Mr. McAnaney served as the Chief of the Industry Guidance Branch of the Office of Counsel to the Inspector General from its creation in 1997 until May, 2003. The Industry Guidance Branch is responsible for issuing formal guidance to the regulated community through advisory opinions, fraud alerts and special bulletins, and regulations related to the fraud and abuse authorities enforced by the Office of Inspector General, especially the anti-kickback statute and the Ethics in Patient Referrals Act (“Stark I and II”). Mr. McAnaney also worked closely with the Department of Justice in developing cases involving the anti-kickback and Stark statutes, including the use of such claims as predicates for False Claims Act litigation.

Prior to joining the Department, Mr. McAnaney was a partner in the Washington, D.C. office of the Dewey Ballantine law firm where he practiced in the health care, food and drug, and environmental areas.

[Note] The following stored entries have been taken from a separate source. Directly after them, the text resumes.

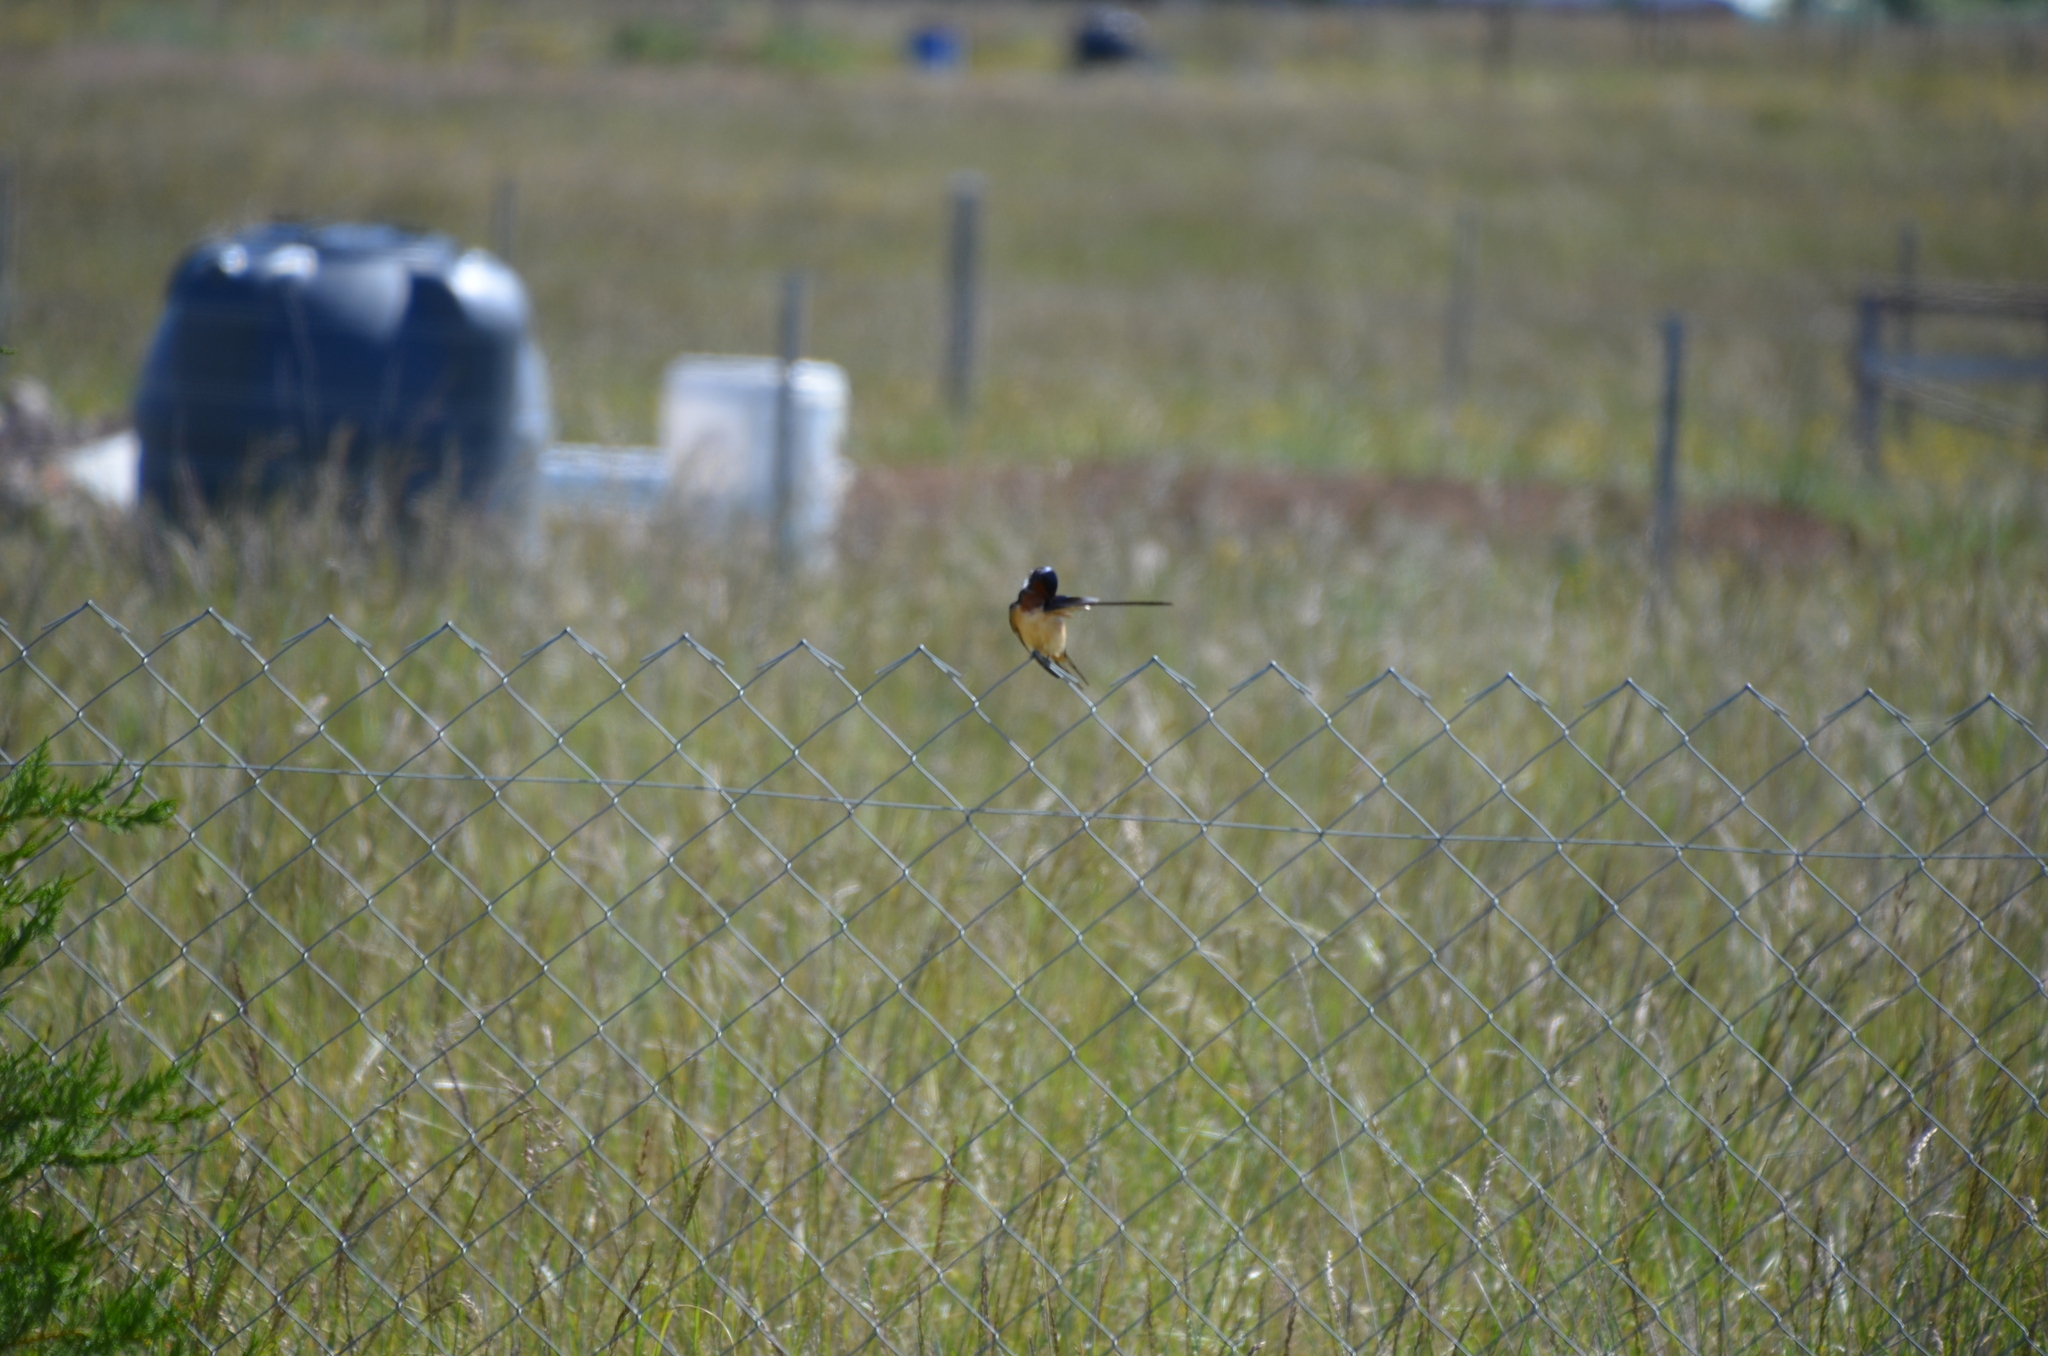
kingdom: Animalia
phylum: Chordata
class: Aves
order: Passeriformes
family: Hirundinidae
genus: Hirundo
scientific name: Hirundo rustica
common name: Barn swallow
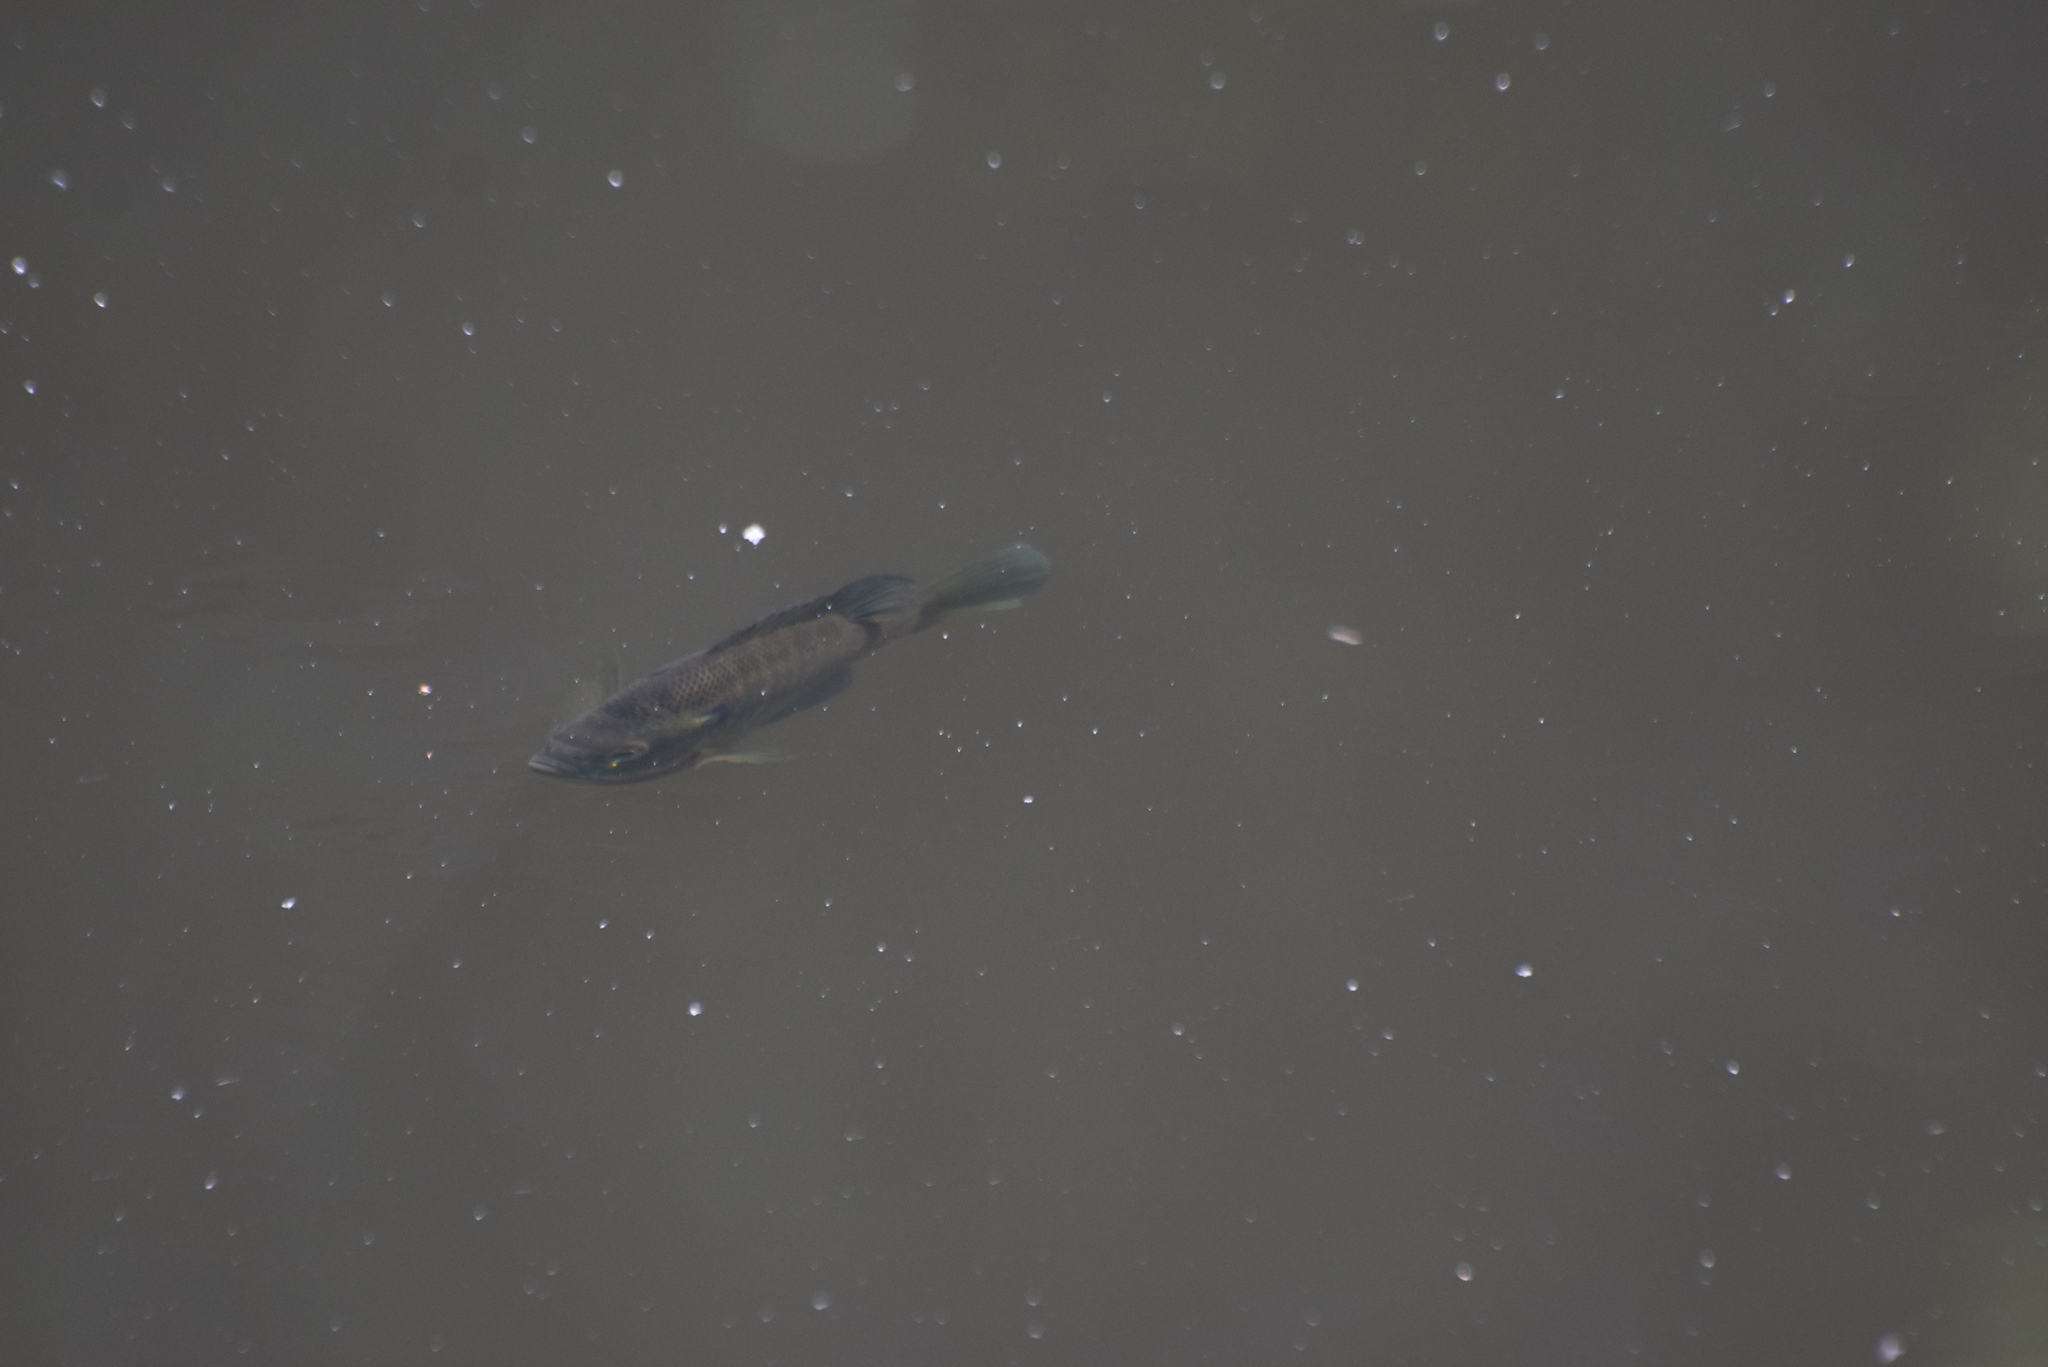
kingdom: Animalia
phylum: Chordata
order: Perciformes
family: Centrarchidae
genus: Lepomis
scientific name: Lepomis macrochirus
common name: Bluegill
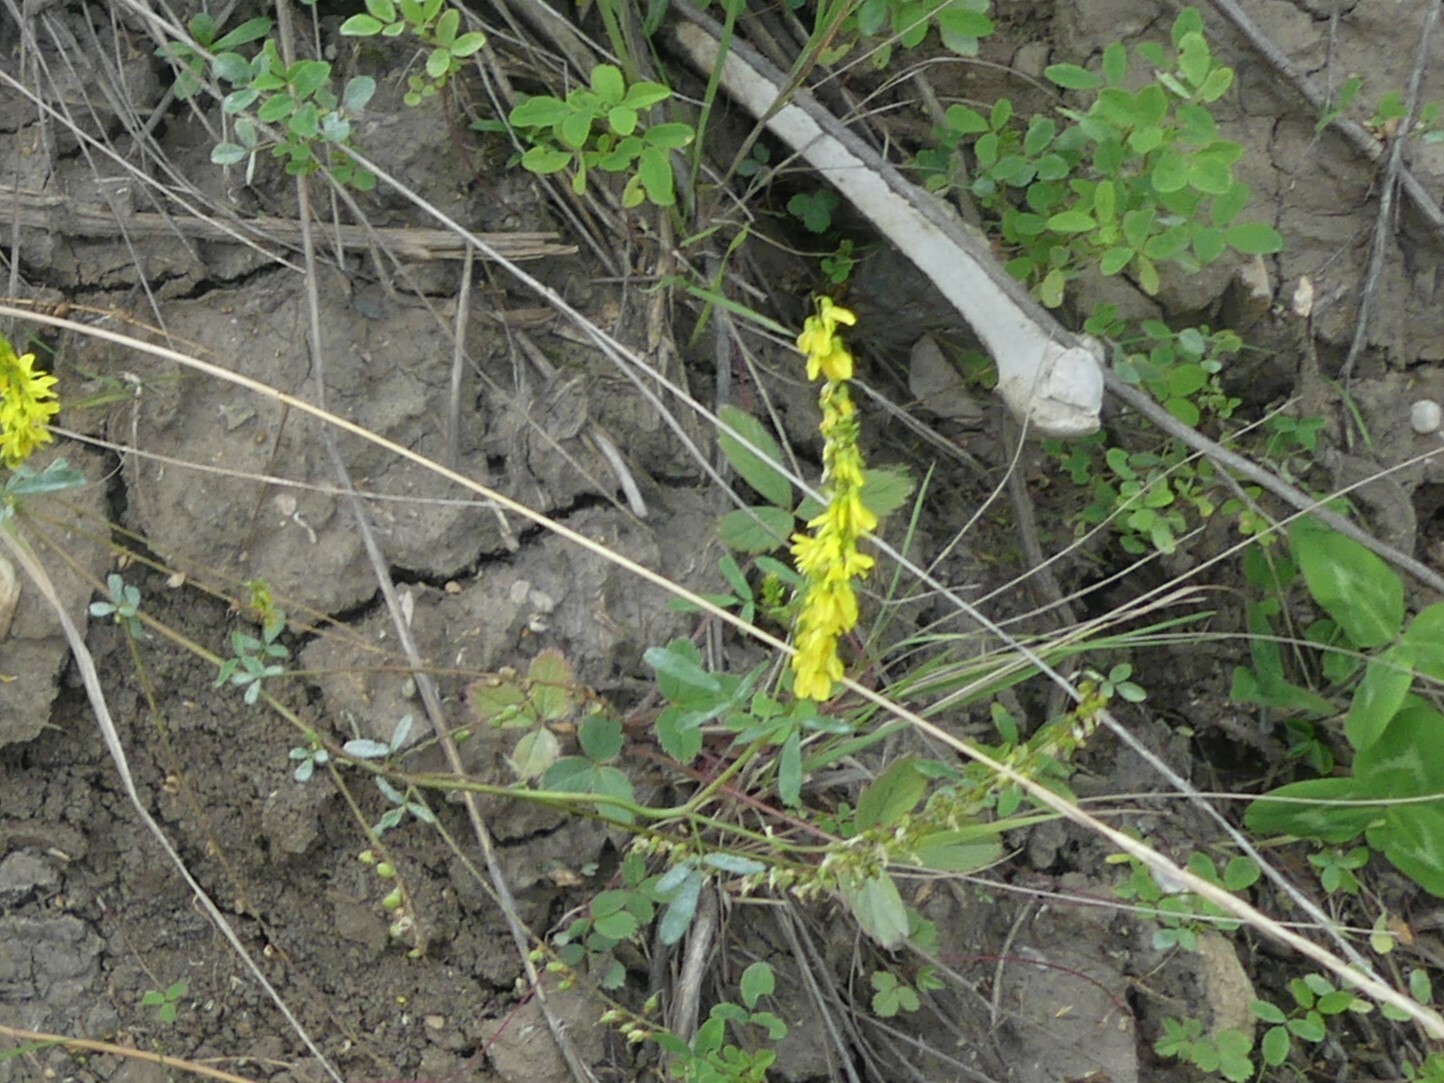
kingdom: Plantae
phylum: Tracheophyta
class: Magnoliopsida
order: Fabales
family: Fabaceae
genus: Melilotus
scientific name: Melilotus officinalis
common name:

From 1981 to 1983, Mr. McAnaney served as Assistant Counsel to New York Governor Hugh Carey, where he was responsible for the Governor’s agenda in the health and human services area, including Medicaid. Mr. McAnaney began his career with the law firm of Kelley Drye & Warren, during which time he served as the Director of Legal Affairs for the New York Hospital, one of the premier teaching hospitals in the nation.

Mr. McAnaney is a graduate of the University of North Carolina at Chapel Hill and the Columbia University School of Law, where he was a Harlan Fiske Stone Scholar. He is an adjunct professor of law at the University of Maryland Law School, a member of the Board of the American Health Lawyers Association, and a frequent speaker on health care fraud issues.